Task 1:
In the speech excerpt, whom did President Trump present with the Presidential Medal of Freedom?
Task 2:
Retype the stretch of the speech excerpt from "The...I was trying" through "deliver it again.".
╭─ Quoted passage
The...I was trying to figure out what would be an appropriate speech to give here at the Federalist Society, and I was having difficulty. And I thought the Notre Dame speech had done so well I was just going to deliver it again.  

But recognizing that this year’s annual convention is “Originalism,” -- the theme of it -- which is a fitting choice, though -- though, I -- I dare I say, it's...somewhat unoriginal for the Federalist Society. I say that because we all know that the Federalist Society has played a historic role in advancing the principles of Originalism. And while other organizations have contributed over the years, certainly the Federalist Society has been in the vanguard.

A watershed for the cause was the decision of the American people to send Ronald Reagan to the White House, accompanied by his close advisor Ed Meese and a cadre of others who were firmly committed to an original -- originalist approach to the law. I was honored to work with Ed and Ken Cribb in...the White House -- in the Reagan White House. And I was also honored to be there several weeks ago in the Oval Office when President Trump presented Ed Meese with the Presidential Medal of Freedom. As President Trump aptly noted, over the course of his career, Ed Meese has been among the nation’s “most eloquent champions for following the Constitution as written.”2

And I'm also proud to serve as the Attorney General for President Trump, who has taken up that torch in his judicial appointments. That is true of his two outstanding appointments to the Supreme Court, Supreme Court Justices Neil Gorsuch and Brett Kavanaugh; and -- and of the many superb appeals and district court judges he has appointed, many of whom are here this week; and of the many outstanding judicial nominees to come, many of whom are also here this week.
╰─
╭─ Stored data
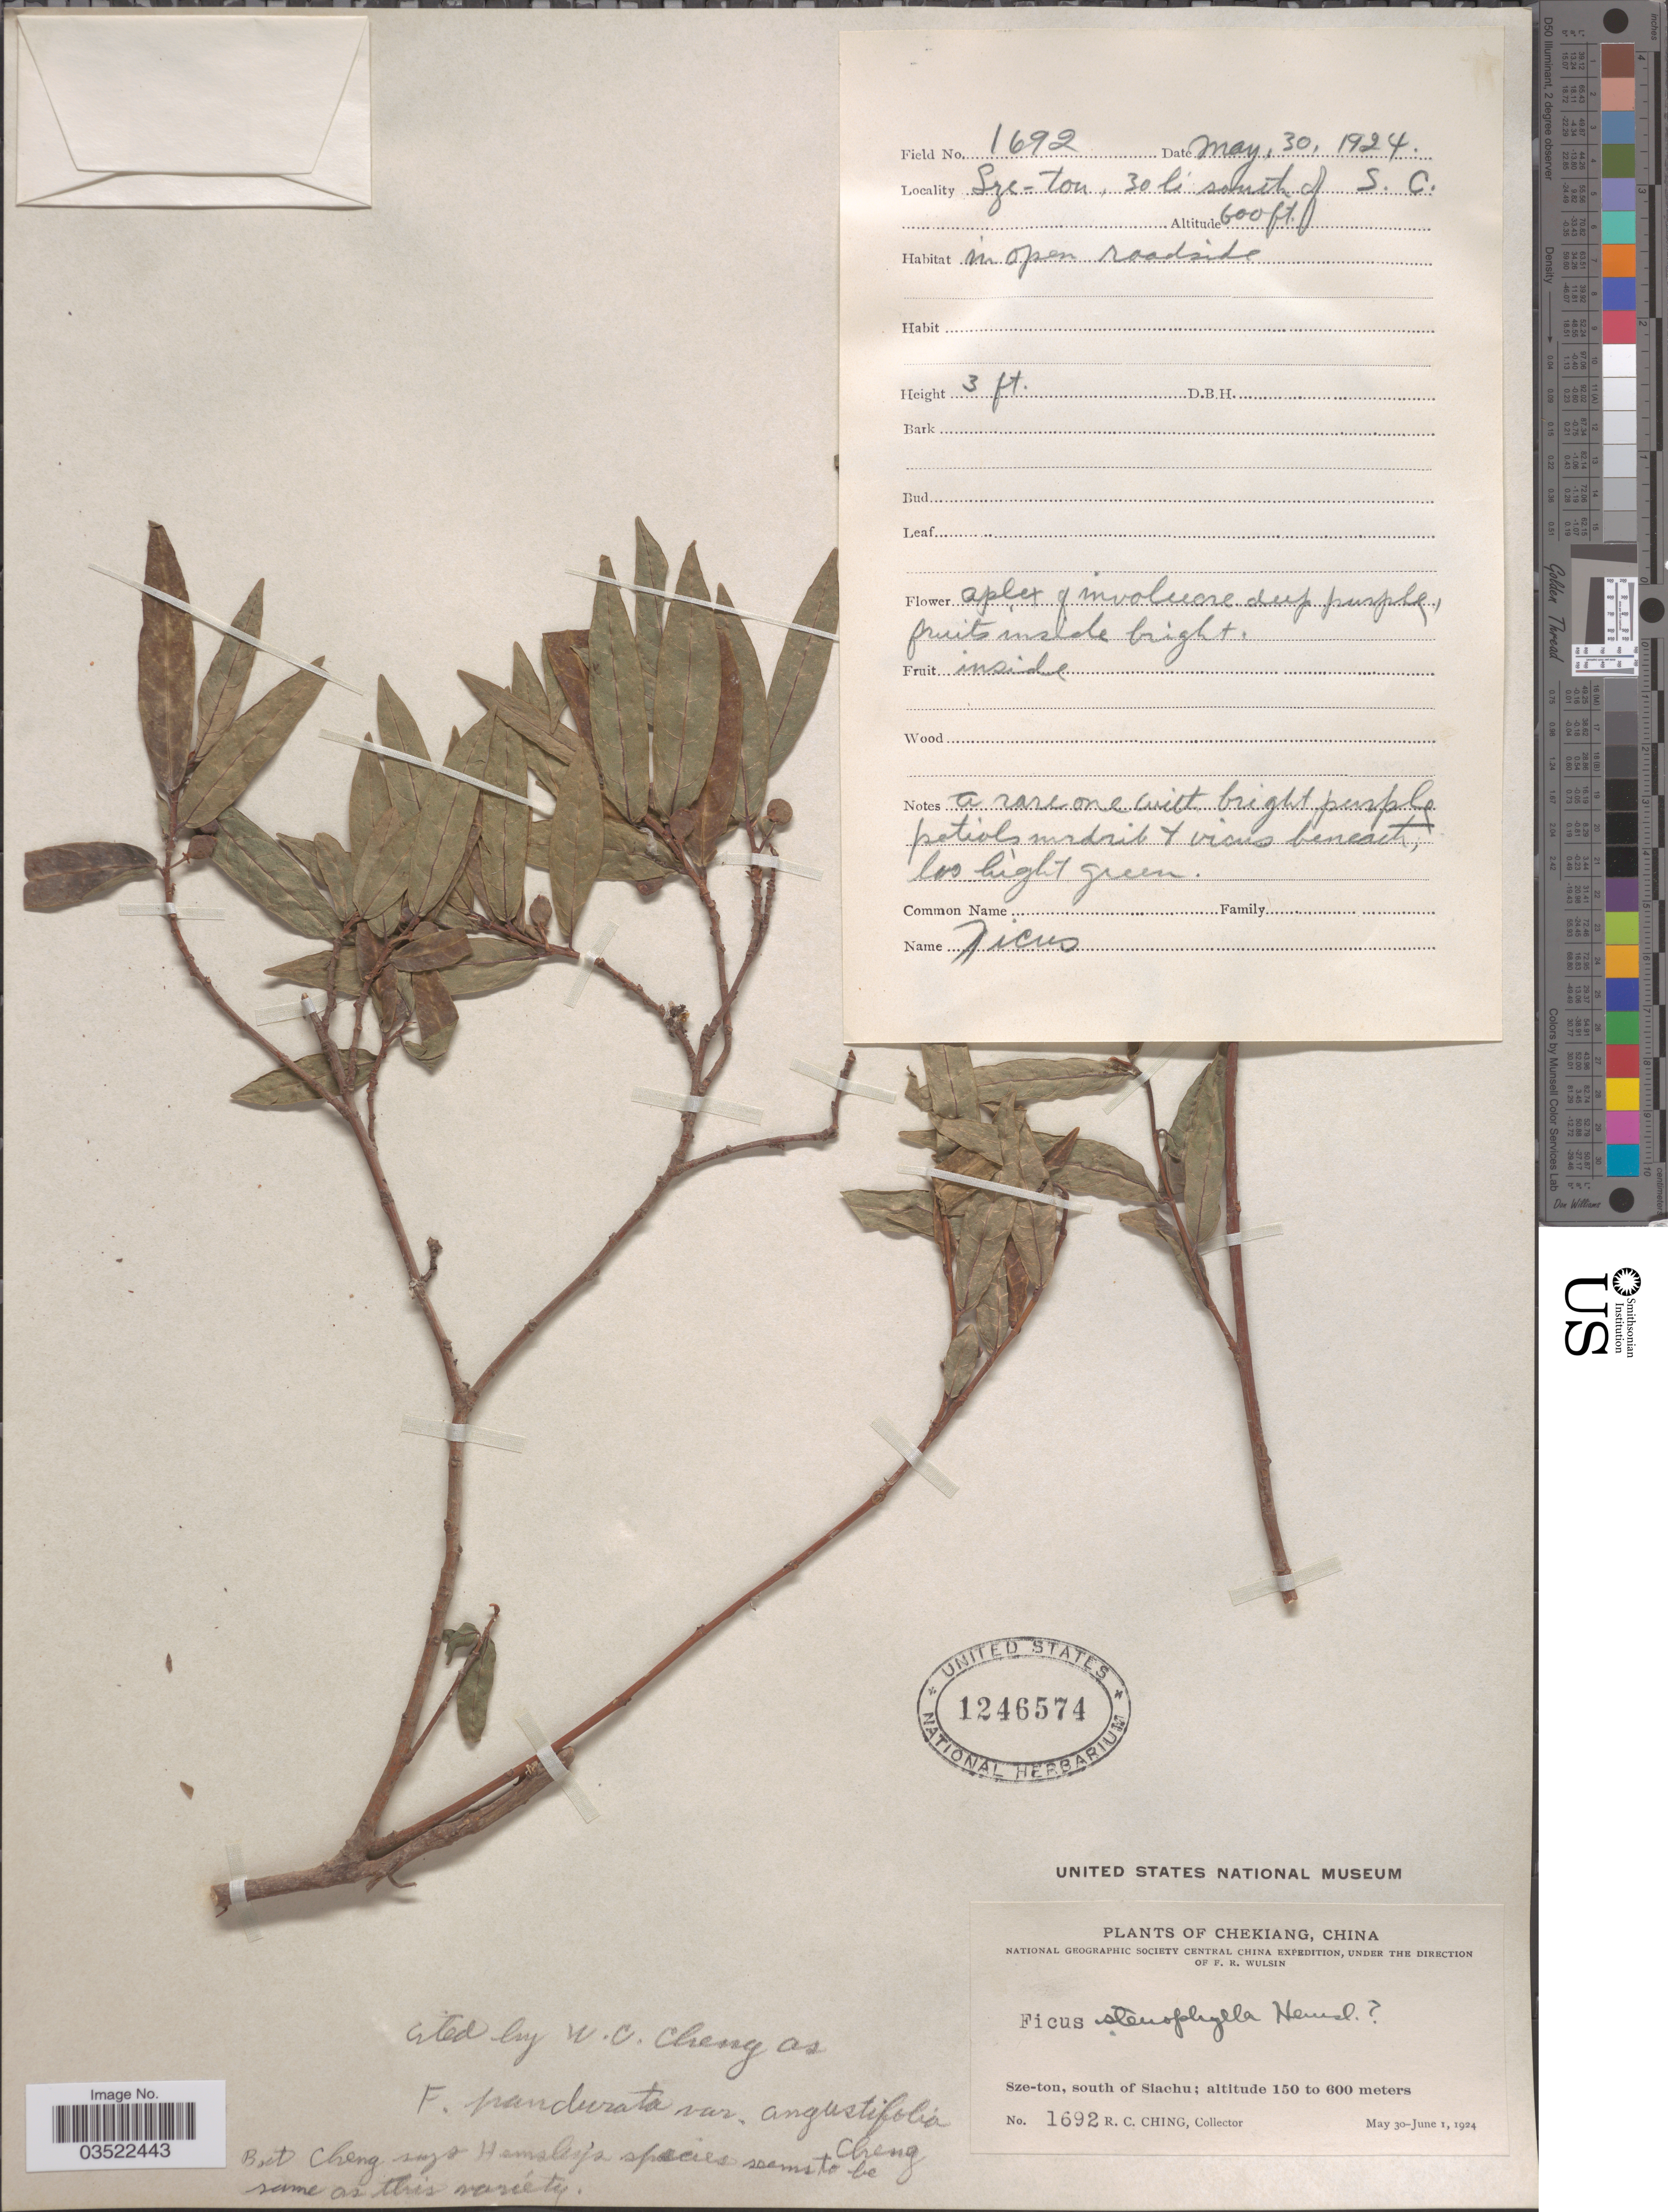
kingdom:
╰─
╭─ Stored data
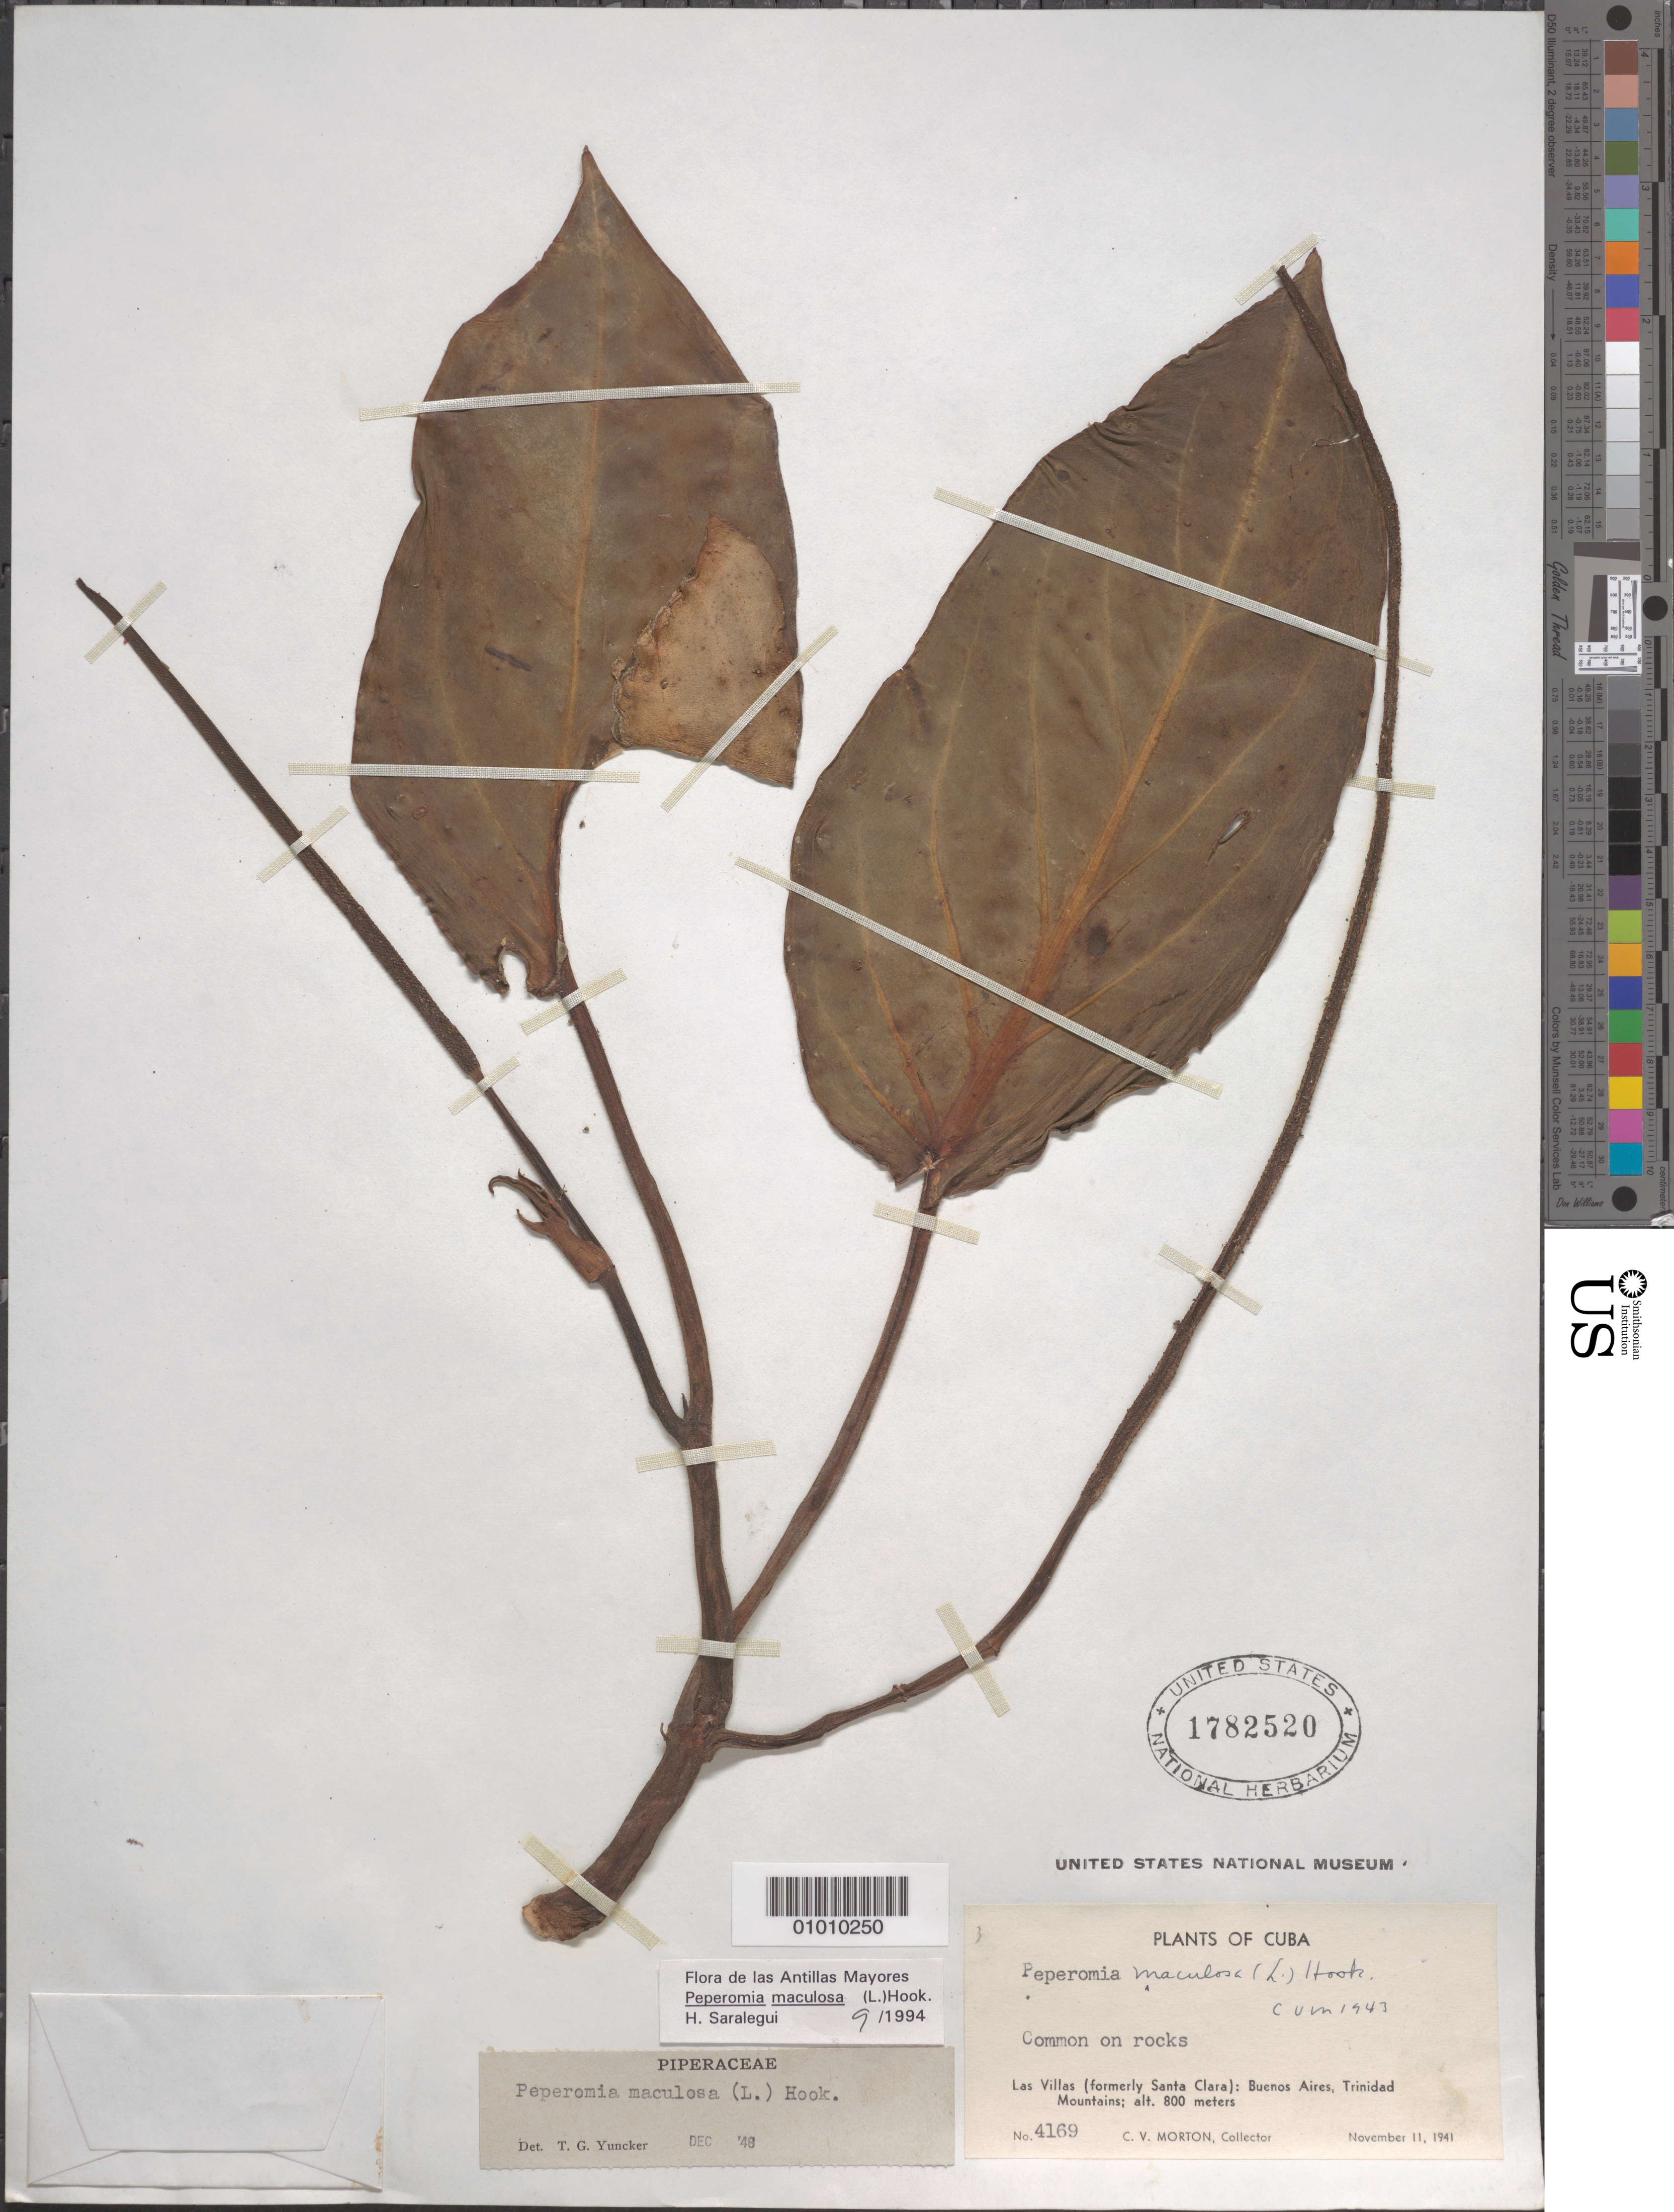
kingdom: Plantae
╰─
Final result 1:
Ed Meese

Final result 2:
The...I was trying to figure out what would be an appropriate speech to give here at the Federalist Society, and I was having difficulty. And I thought the Notre Dame speech had done so well I was just going to deliver it again.